Well, that's as good a theory as any. I'll pay a little extra attention to keeping it wet for a few months and see what happens. That is one explanation I never really thought of. I guess it takes an old pro to come up with stuff like that.
Hi Dean
Had the same problem on a 2 foxtails. one i pulled out and the root ball was very small, made some inquieries and did the following, drenched it 4 times with fungicide, built up the spil level and mulched around the trunk, used seaweed extract, did not let the soil dry out, used osmocate exact regularly, did not use blood and bone The next growing season it improved, used fungicide over that period, now it id double the size with very healthy roots and everything is fine, hope this is of some help
Hi Dean - Just found this thread, I had several Howea's with the same problem as MattyB described, and essential used the same cure, up-potted them to 15s and added additional water, that was more than a year ago and the problem has not reoccurred. I also had a D. Lutescens doing the same thing that was in-ground, I added additional H2O and fungicide that was a few months ago, I have not had a new frond collapse ( keeping my fingers crossed).

PROVIDED INFORMATION:
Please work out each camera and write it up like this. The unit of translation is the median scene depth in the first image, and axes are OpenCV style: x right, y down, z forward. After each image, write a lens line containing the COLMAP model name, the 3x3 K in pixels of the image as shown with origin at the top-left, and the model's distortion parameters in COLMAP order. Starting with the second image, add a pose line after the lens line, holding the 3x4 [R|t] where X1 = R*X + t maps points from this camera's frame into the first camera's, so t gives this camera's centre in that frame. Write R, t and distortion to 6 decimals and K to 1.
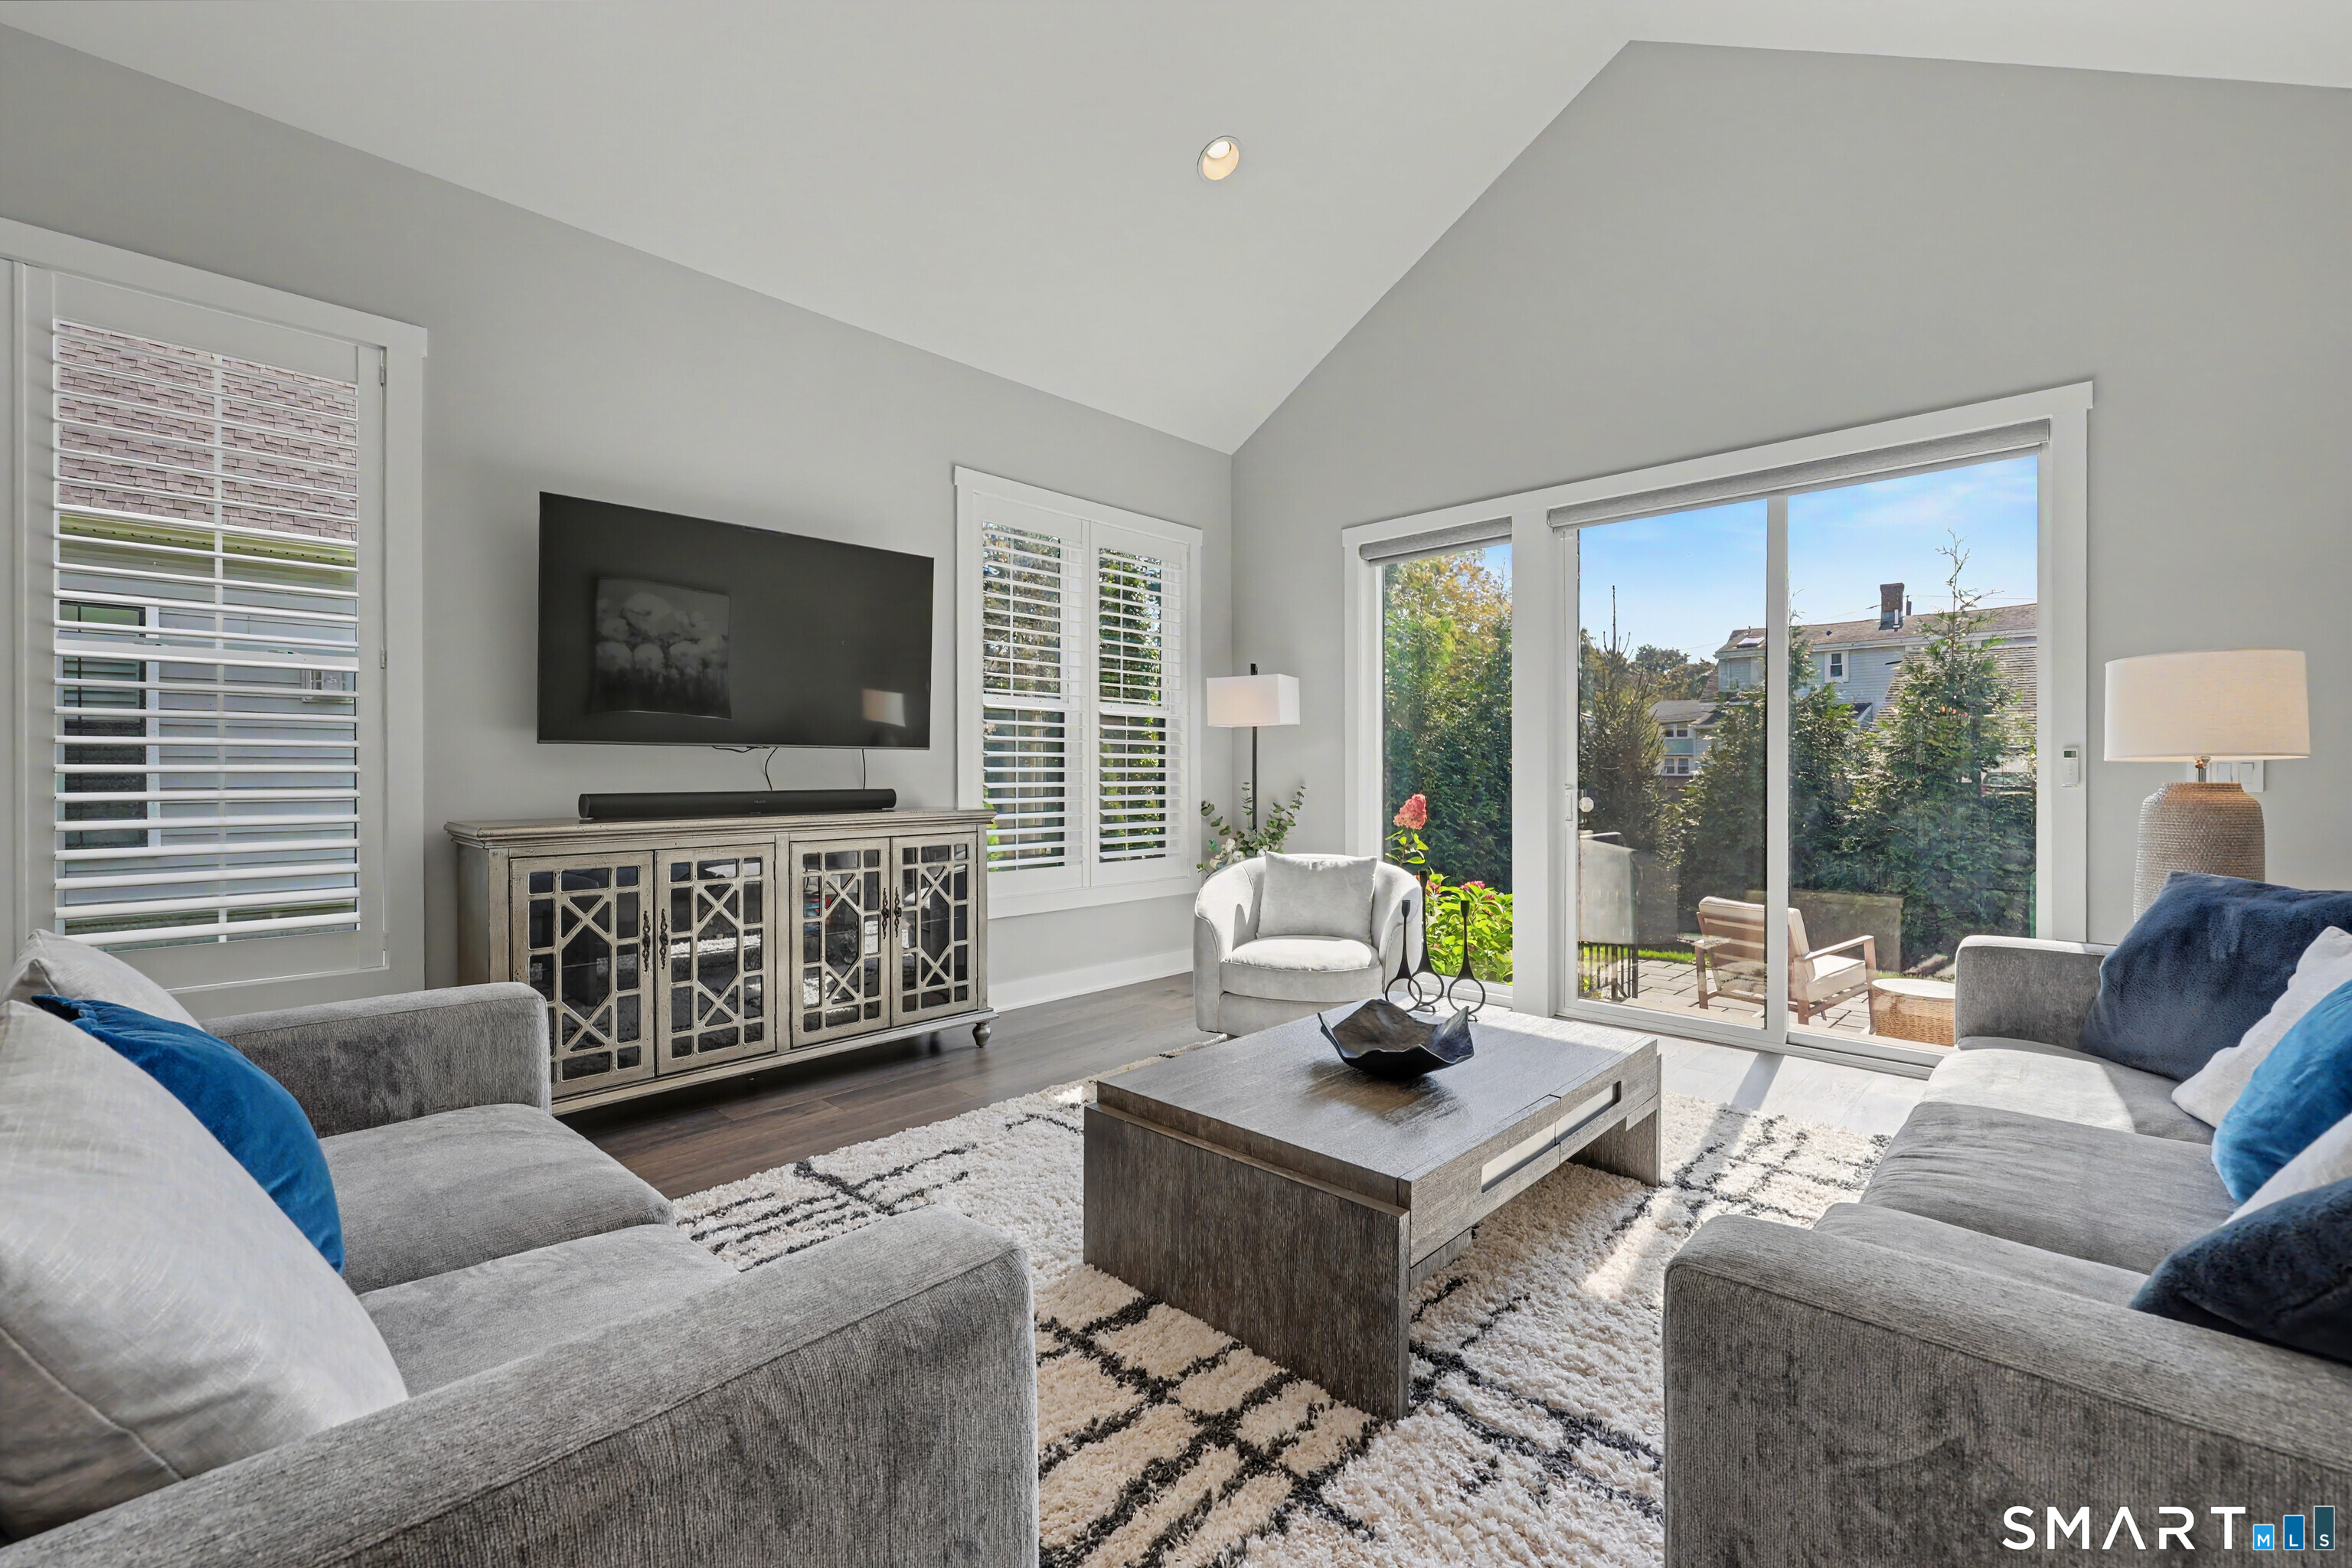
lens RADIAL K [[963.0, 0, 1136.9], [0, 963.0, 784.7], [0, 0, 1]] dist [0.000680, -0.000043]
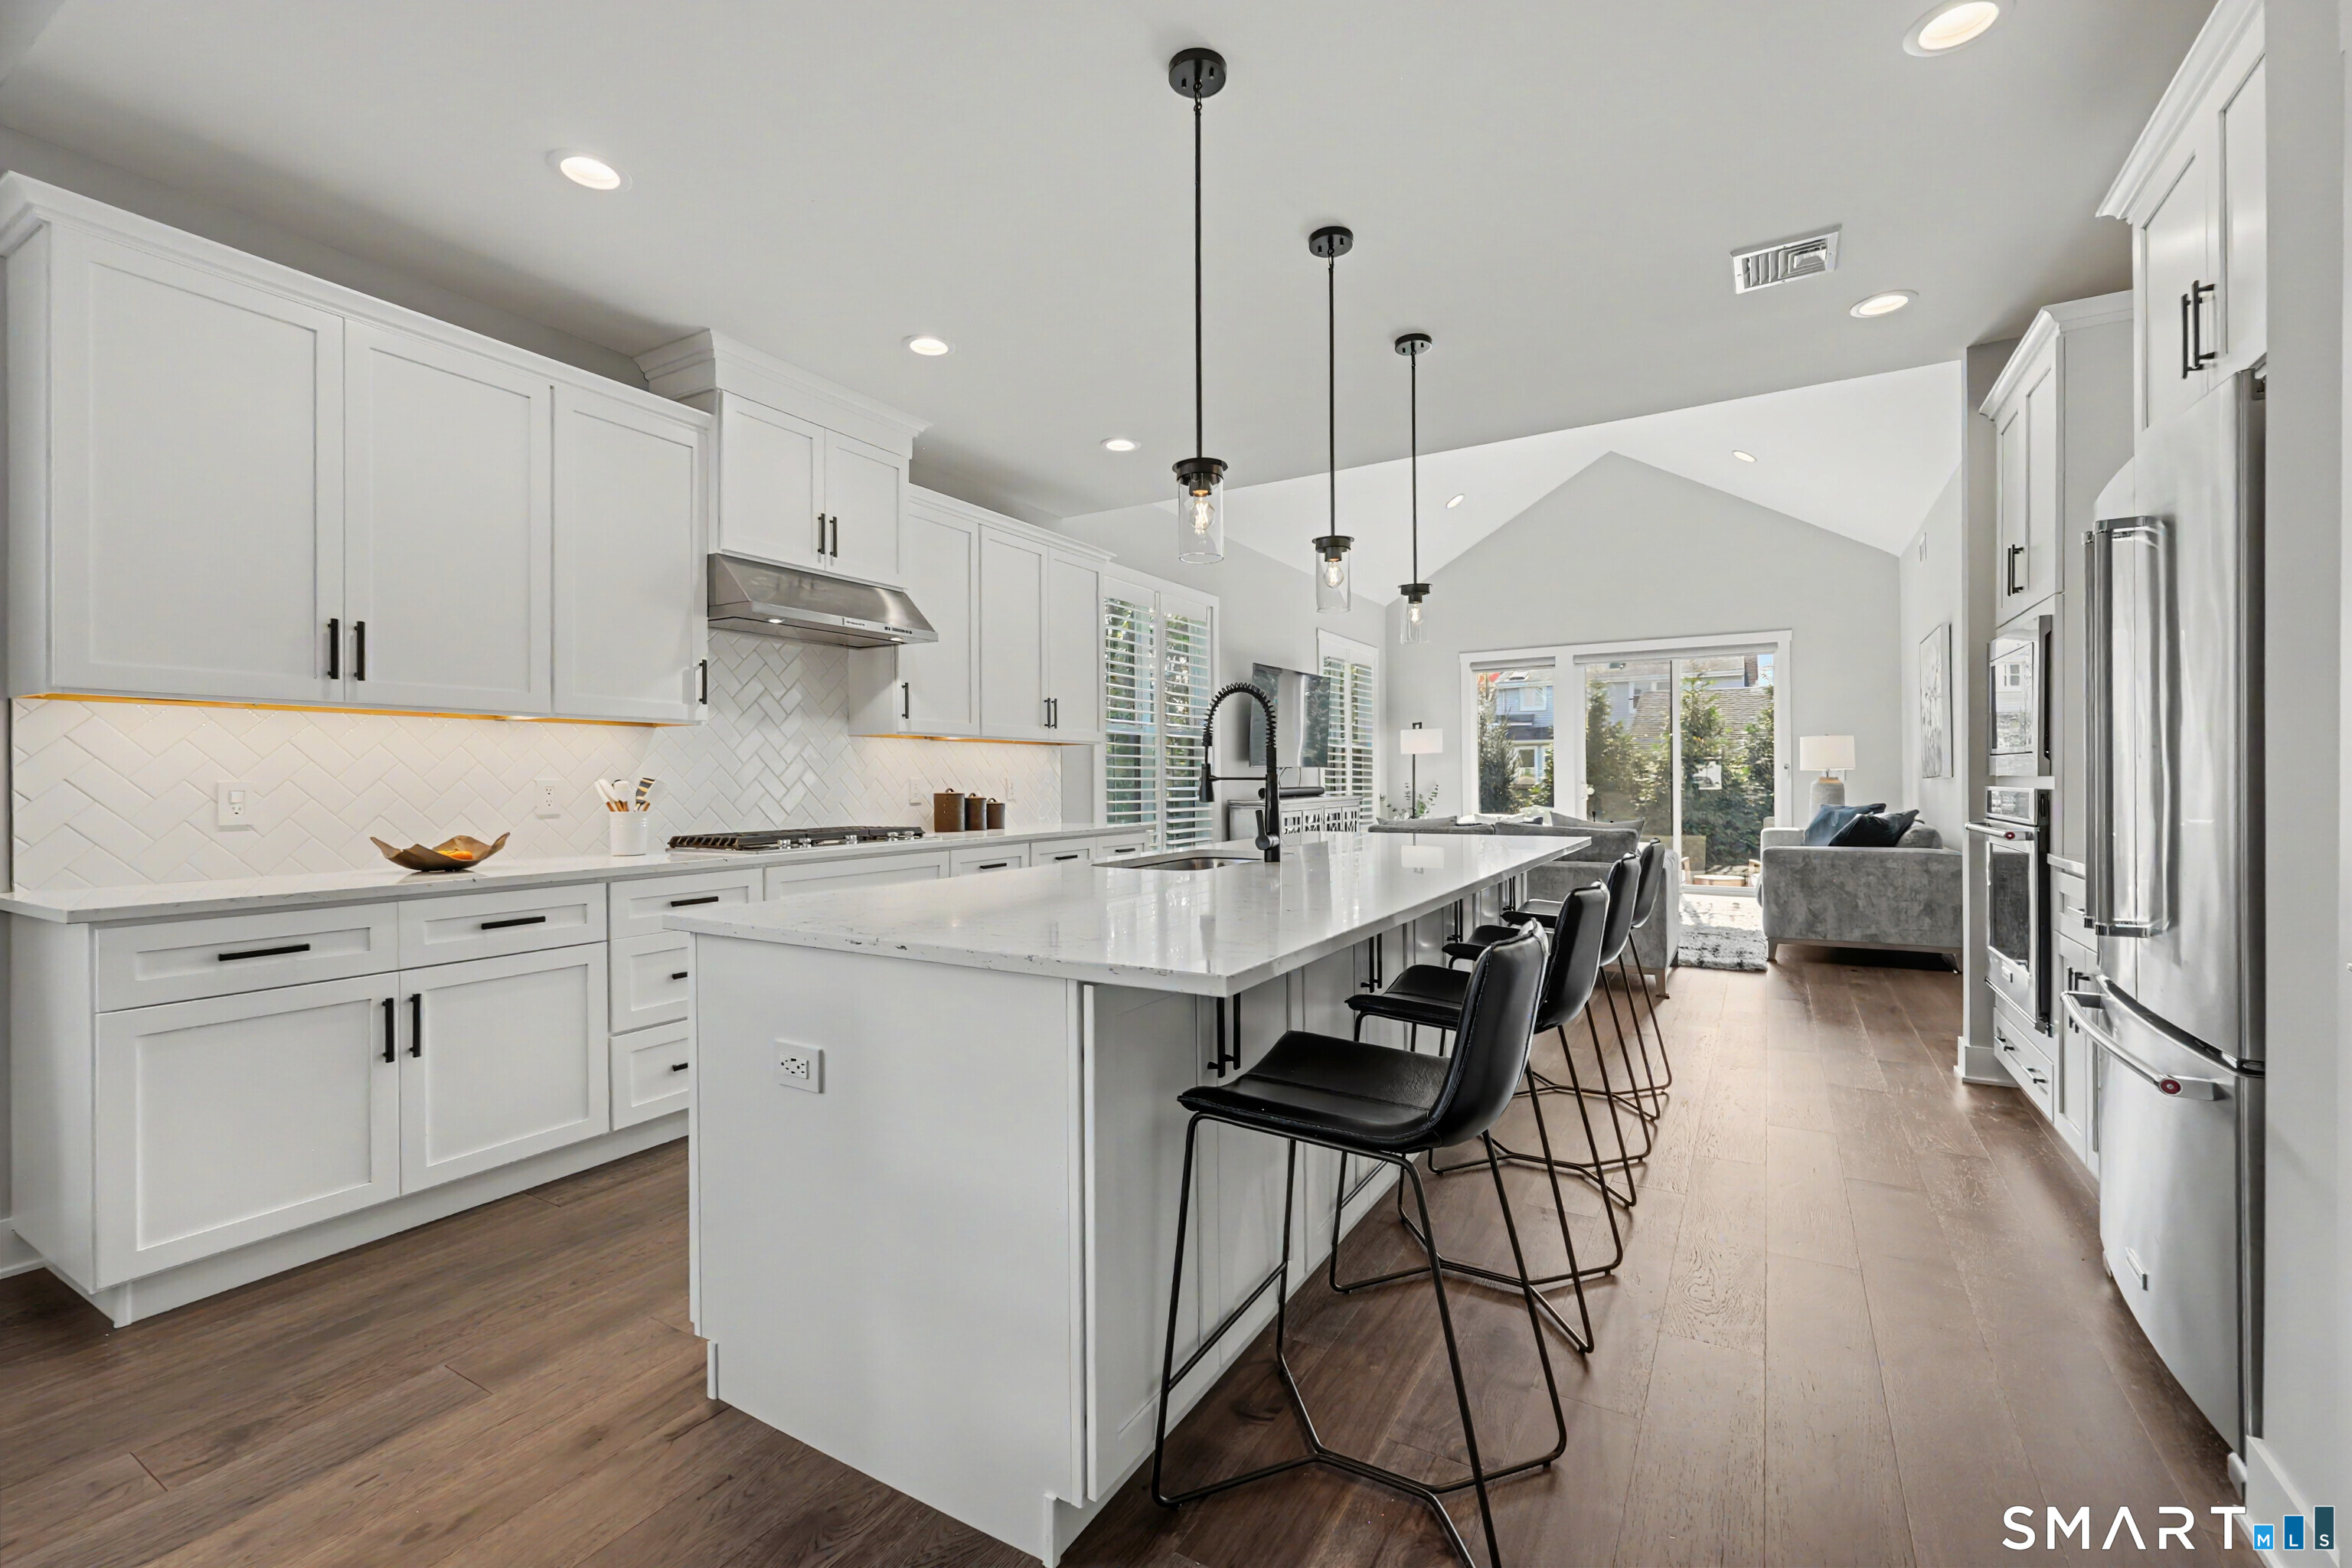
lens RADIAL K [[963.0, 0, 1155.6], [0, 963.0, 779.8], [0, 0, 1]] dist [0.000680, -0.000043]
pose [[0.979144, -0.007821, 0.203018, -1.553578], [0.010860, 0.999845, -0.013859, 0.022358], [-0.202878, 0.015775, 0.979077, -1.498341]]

---

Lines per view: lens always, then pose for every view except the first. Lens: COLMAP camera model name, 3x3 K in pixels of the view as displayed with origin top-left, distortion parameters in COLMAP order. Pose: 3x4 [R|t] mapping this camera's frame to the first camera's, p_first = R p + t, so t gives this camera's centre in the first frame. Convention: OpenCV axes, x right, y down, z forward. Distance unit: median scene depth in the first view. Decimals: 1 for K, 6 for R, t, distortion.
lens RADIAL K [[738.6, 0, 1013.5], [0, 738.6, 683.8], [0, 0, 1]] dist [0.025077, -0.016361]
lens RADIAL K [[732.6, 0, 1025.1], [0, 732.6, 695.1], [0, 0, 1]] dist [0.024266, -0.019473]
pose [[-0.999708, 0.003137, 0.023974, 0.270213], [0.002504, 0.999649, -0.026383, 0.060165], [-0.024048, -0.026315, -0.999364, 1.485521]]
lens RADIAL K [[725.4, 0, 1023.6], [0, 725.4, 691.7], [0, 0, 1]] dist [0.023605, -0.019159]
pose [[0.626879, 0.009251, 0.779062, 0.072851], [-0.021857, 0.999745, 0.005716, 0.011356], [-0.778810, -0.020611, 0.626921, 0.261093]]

BRIEF A: Name every plant the plant-care thread mentions by name or type.
BRIEF B: Write the next post in the plant-care thread, following on from its last reply.

YOUR RESPONSE A: foxtails, Howeas, D. Lutescens

YOUR RESPONSE B:
Thanks for reminding me. I was going to take and post some pics.

I have been more careful about giving extra water to these plants, and " lo and behold" the problem seems to have gone away.

I'll try and get some pics here soon.
My gulubia costata has been doing the same thing for over a year now. I water it every second day and it is mulched heavily, so I doubt that it is lack of water. It has been grown in pots for years before that though. The smaller one next to it, never has the problem. It receive the same treatment as the first one. Although, we do have very strong wind here.